BEGIN Records supplied
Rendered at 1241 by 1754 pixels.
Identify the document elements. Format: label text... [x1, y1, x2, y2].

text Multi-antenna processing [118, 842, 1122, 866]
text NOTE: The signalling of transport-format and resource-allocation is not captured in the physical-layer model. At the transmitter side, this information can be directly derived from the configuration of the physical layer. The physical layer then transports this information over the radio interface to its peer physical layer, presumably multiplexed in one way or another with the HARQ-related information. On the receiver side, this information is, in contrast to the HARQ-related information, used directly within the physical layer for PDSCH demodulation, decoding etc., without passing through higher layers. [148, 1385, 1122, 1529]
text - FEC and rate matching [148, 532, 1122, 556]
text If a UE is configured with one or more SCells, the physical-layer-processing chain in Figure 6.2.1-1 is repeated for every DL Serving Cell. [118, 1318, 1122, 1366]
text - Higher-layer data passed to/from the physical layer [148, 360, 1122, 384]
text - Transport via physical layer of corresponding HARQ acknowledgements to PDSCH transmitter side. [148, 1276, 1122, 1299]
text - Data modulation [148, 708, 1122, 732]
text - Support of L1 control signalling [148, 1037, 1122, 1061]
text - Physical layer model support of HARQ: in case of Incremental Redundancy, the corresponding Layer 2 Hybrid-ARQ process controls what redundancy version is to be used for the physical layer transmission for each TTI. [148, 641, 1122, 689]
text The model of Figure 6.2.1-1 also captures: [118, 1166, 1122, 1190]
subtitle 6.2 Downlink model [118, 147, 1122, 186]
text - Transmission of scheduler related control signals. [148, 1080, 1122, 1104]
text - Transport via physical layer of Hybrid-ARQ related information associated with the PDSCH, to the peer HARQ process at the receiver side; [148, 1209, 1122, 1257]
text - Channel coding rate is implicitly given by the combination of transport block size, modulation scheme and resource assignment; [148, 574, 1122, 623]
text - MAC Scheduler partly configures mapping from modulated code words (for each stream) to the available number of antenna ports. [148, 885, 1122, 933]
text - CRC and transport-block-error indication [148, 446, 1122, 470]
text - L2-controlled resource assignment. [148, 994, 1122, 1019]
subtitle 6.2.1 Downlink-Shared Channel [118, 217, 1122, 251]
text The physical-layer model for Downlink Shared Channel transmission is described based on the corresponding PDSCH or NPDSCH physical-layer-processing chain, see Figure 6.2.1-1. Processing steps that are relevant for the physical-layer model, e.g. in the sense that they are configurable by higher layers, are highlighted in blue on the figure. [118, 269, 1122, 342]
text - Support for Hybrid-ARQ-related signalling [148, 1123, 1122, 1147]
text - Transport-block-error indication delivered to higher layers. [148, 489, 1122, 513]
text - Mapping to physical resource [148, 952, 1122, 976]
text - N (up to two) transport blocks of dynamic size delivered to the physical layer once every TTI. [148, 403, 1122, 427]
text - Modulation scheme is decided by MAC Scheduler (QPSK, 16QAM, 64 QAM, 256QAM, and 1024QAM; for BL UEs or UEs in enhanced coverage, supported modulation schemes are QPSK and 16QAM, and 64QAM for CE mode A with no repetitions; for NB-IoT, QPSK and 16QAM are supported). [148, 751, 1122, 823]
END Records supplied
Return each line of the data above that includes the word "antenna".

text Multi-antenna processing [118, 842, 1122, 866]
text - MAC Scheduler partly configures mapping from modulated code words (for each stream) to the available number of antenna ports. [148, 885, 1122, 933]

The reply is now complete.